Hari pertama masuk sekolah, aku terkejut melihat bengkel praktik jurusan Teknik Kendaraan Ringan. Peralatannya sudah berkarat, motor untuk praktik hanya ada dua, dan itupun model lawas tahun 90-an. Tapi justru di situlah, takdir mulai menulis cerita berbeda.
“Rizki, kamu ngerti nggak cara kerja karburator?” tanya Pak Joko, guru produktif kami, saat praktik pertama. Entah kenapa, meski nilai akademikku biasa saja, tanganku seperti punya ‘feeling’ sendiri saat berhadapan dengan mesin. Pengalaman sering membantu Bapak memperbaiki becaknya ternyata berguna.
“Paham, Pak,” jawabku mantap, lalu menjelaskan detail komponen dan cara kerjanya. Mata Pak Joko berbinar. Sejak saat itu, dia sering memintaku membantu teman-teman yang kesulitan saat praktik.
Di tahun pertama, aku memberanikan diri ikut lomba service sepeda motor tingkat kota. Tidak ada yang berharap banyak – mana mungkin siswa dari sekolah akreditasi C bisa menang? Tapi mereka salah. Aku meraih juara pertama, mengalahkan peserta dari sekolah-sekolah favorit.
Prestasi itu jadi awal perubahan. Berita kemenanganku menarik perhatian bengkel-bengkel besar di kota. Mereka mulai menyumbangkan peralatan bekas tapi masih bagus untuk sekolah kami. Bahkan ada yang mengirim motor-motor untuk praktik.

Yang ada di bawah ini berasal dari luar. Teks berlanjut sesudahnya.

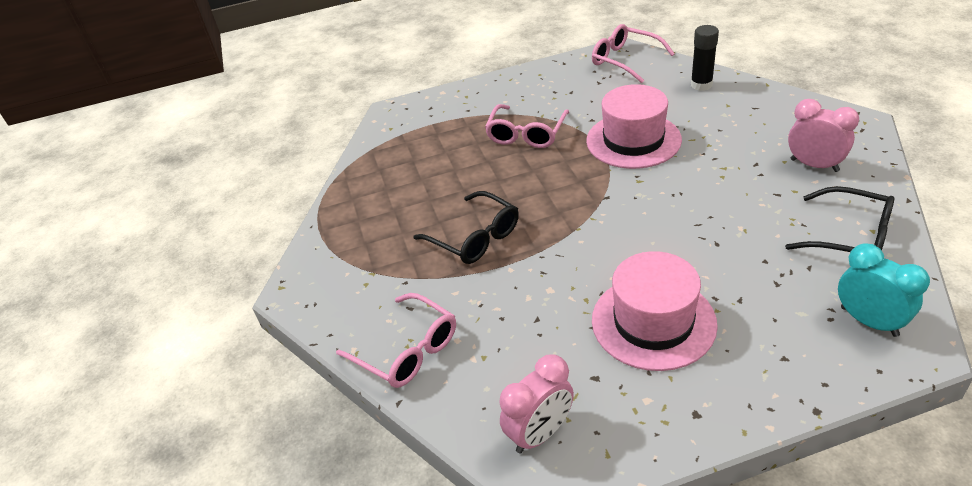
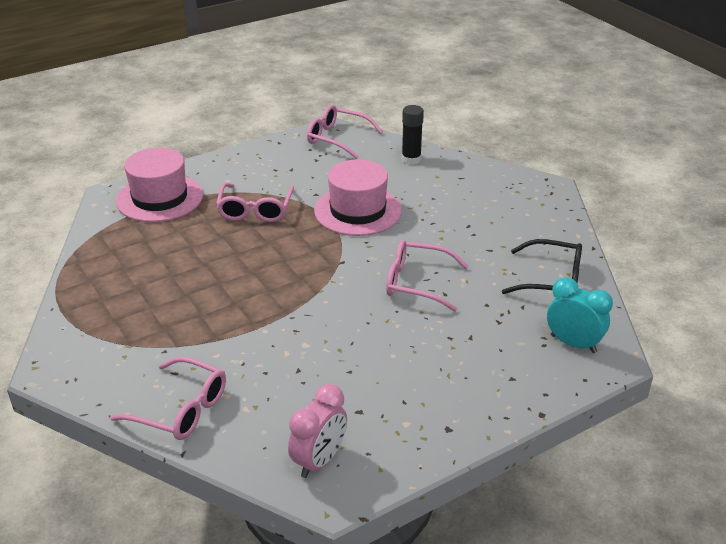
camera: 20 degrees left, 5 degrees down
black glasses [413,191,519,264] -> none
pink hat [592,251,718,371] -> pink hat moved to [116,148,203,222]
pink clock [788,99,859,172] -> none
none -> pink glasses [386,240,469,312]

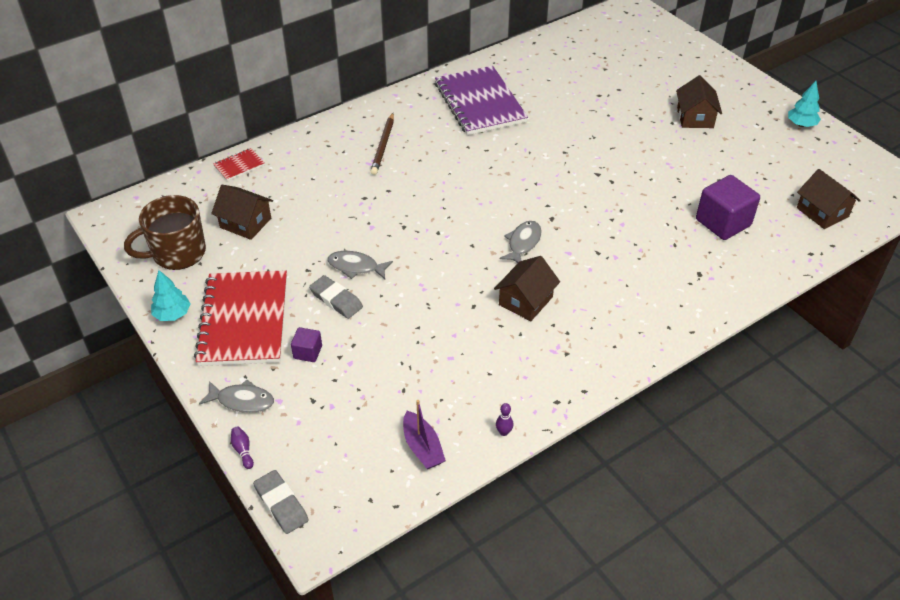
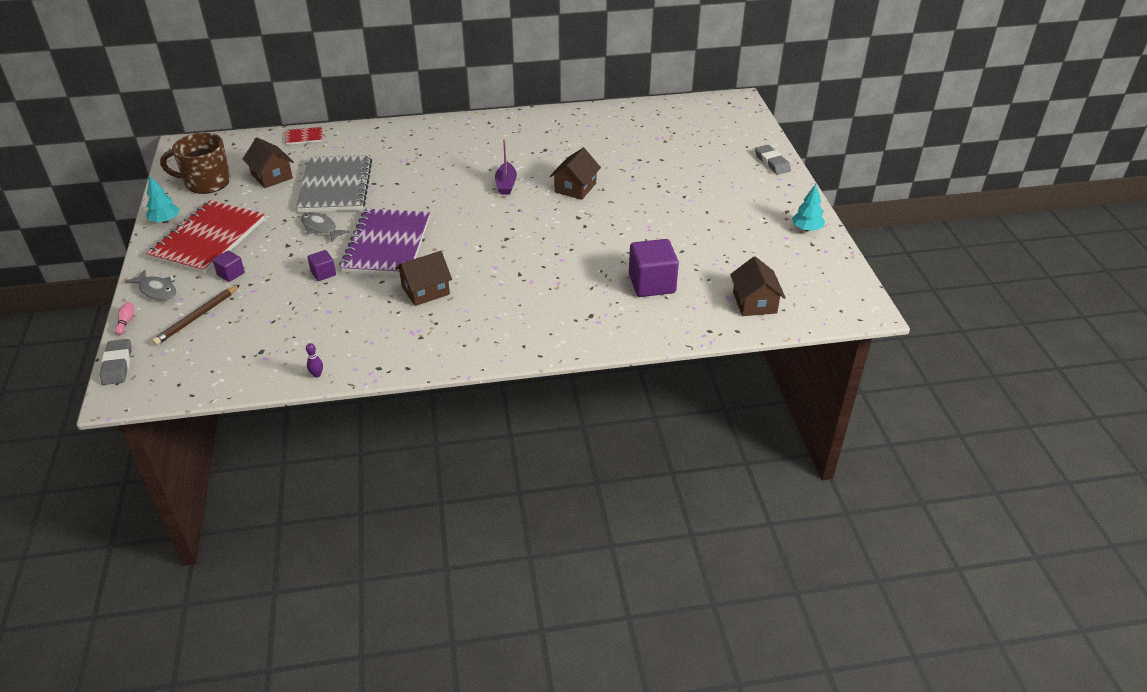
camera: 25 degrees right, 5 degrees down
purple bowling pin [231,426,254,469] -> pink bowling pin [115,302,134,335]
grey eraser [309,275,363,319] -> grey eraser moved to [755,145,791,175]
brown pencil [370,113,394,175] -> brown pencil moved to [152,285,240,346]
purple boat [403,400,446,469] -> purple boat moved to [495,139,517,195]
purple notebook [435,66,528,135] -> purple notebook moved to [339,209,430,276]
grey fish [499,221,542,263] -> none
brown house [676,75,722,128] -> brown house moved to [550,148,601,200]
none -> grey notebook [296,155,372,212]
none -> purple cube [307,250,336,281]

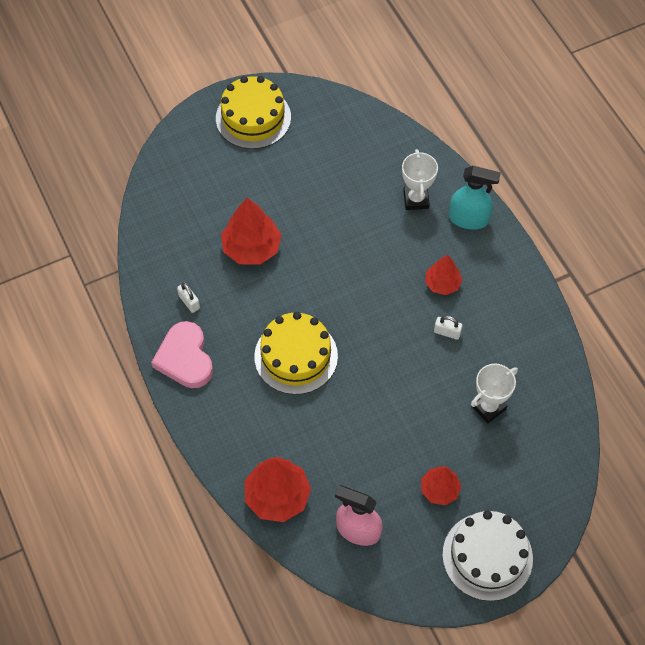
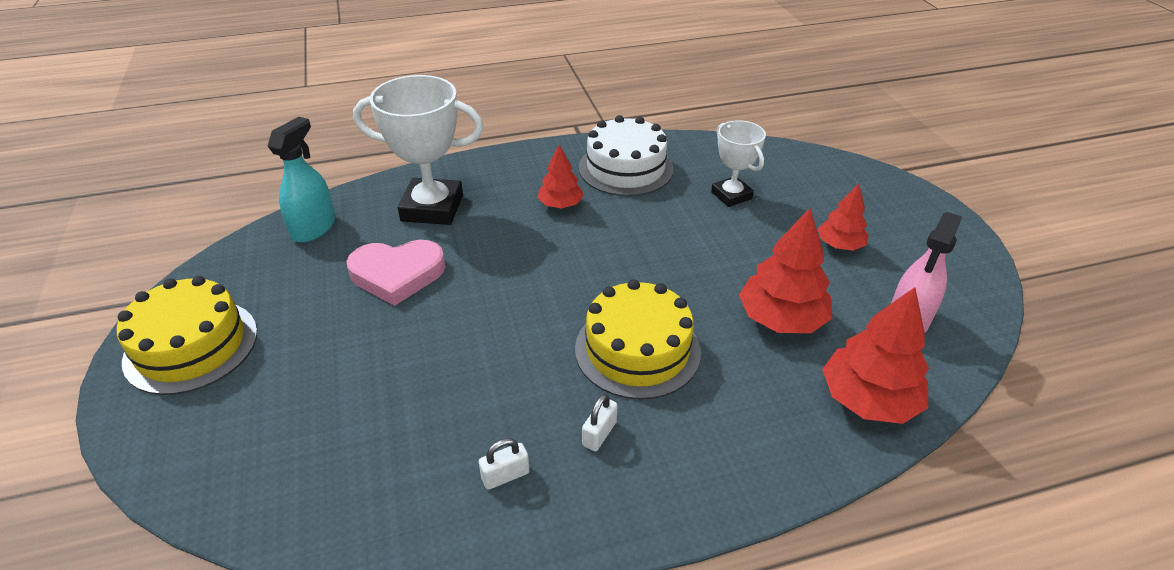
camera: 80 degrees left, 20 degrees down
pink heart [151,321,213,388] -> pink heart moved to [347,240,446,306]
red tree [221,198,282,265] -> red tree moved to [739,208,832,333]
white trophy [402,149,438,210] -> white trophy [353,75,483,225], size x1.68
white padlock [434,316,463,340] -> white padlock moved to [582,394,618,451]
white cake [442,511,533,601] -> white cake moved to [579,115,673,196]
turquoise spray bottle [449,166,501,229] -> turquoise spray bottle moved to [268,117,335,243]

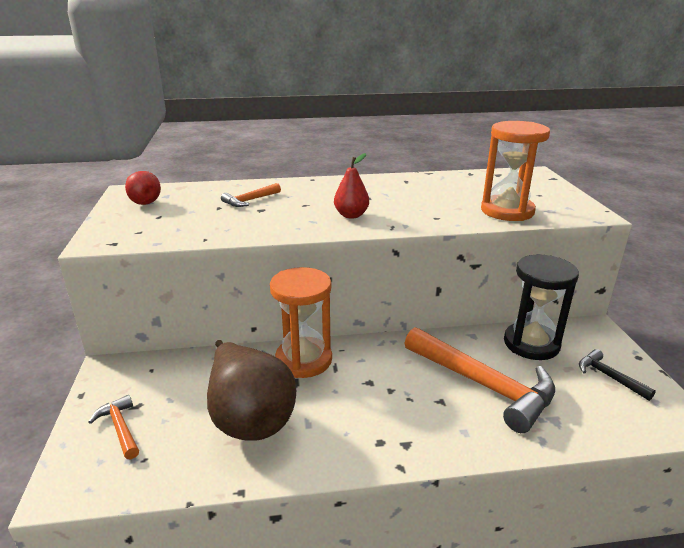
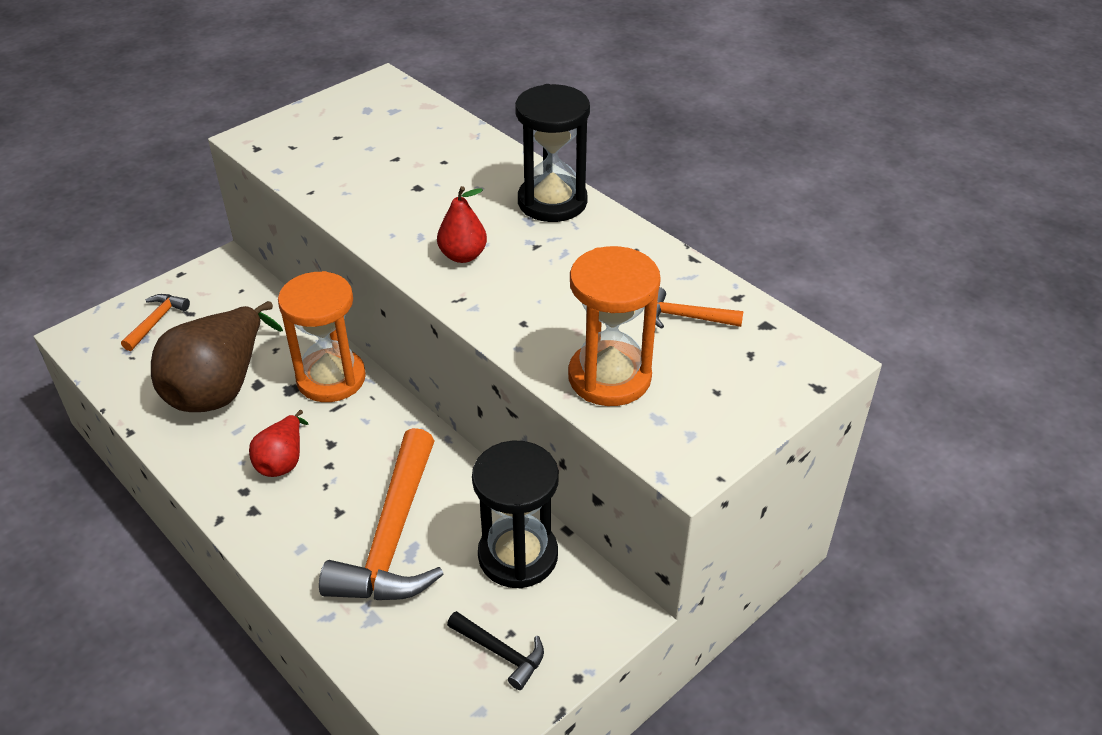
camera: 55 degrees right, 15 degrees up
red pear [125,171,161,205] -> red pear moved to [249,410,308,477]
orange hammer [221,183,281,207] -> orange hammer moved to [655,287,744,329]
black hammer [579,349,656,401] -> black hammer turned 105 degrees clockwise [447,611,544,690]
none -> black hourglass [515,84,590,222]

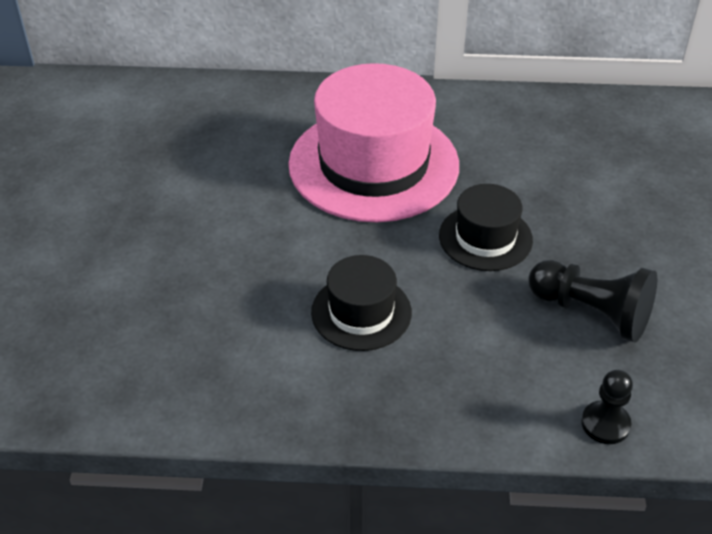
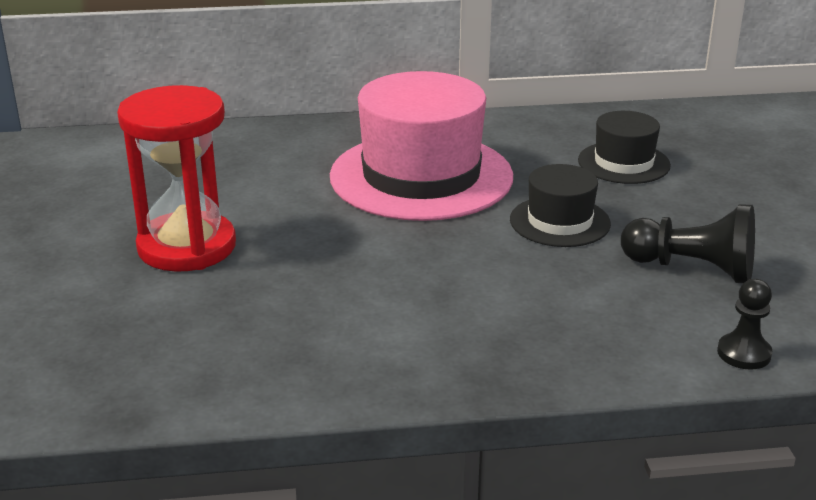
camera: 10 degrees left, 15 degrees down
black hat [311,255,412,351] -> black hat moved to [578,111,671,184]
none -> red hourglass [117,85,236,272]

“Kalian lihat Rizki?” Pak Joko berbicara di depan kelas suatu hari. “Dia membuktikan bahwa bukan sekolah yang membuat seseorang hebat, tapi tekad dan kerja kerasnya.”
Prestasiku berlanjut – juara provinsi, lalu tingkat nasional. SMK Taruna Bhakti Adimulyo mulai dikenal. Siswa-siswa lain termotivasi, mulai ikut berbagai kompetisi di bidang mereka masing-masing. Prestasi demi prestasi bermunculan, tidak hanya di jurusan otomotif.
Memasuki tahun ketiga, sekolah kami sudah berubah total. Bengkel praktik kini lengkap dengan peralatan standar industri. Kerjasama dengan berbagai perusahaan otomotif terjalin. Yang paling membanggakan: akreditasi naik menjadi A, dan SMK Taruna Bhakti Adimulyo jadi tujuan favorit lulusan SMP.
“Rizki,” panggil Bapak di hari kelulusan, matanya berkaca-kaca. “Bapak minta maaf dulu cuma bisa menyekolahkanmu di sini.”
Aku memeluk Bapak erat. “Justru ini sekolah terbaik, Pak. Di sini saya menemukan passion saya.”
Hari ini, lima tahun setelah lulus, aku sudah menjadi kepala mekanik di bengkel resmi pabrikan motor terbesar di Indonesia. Tapi yang lebih membanggakan, SMK Taruna Bhakti Adimulyo kini jadi salah satu SMK percontohan nasional untuk jurusan otomotif.
Sering aku diundang ke sekolah, berbagi cerita dengan adik-adik kelas. “Jangan pernah malu dengan sekolahmu,” pesanku pada mereka. “Yang menentukan masa depanmu bukan nama sekolahmu atau nilai rapormu, tapi seberapa keras kamu berusaha menemukan dan mengembangkan bakatmu.”
Dari sekolah pinggiran yang hampir tutup, kini SMK Taruna Bhakti Adimulyo jadi bukti bahwa mimpi bisa tumbuh di tanah yang paling tandus sekalipun. Dan aku bangga menjadi bagian dari perubahan itu.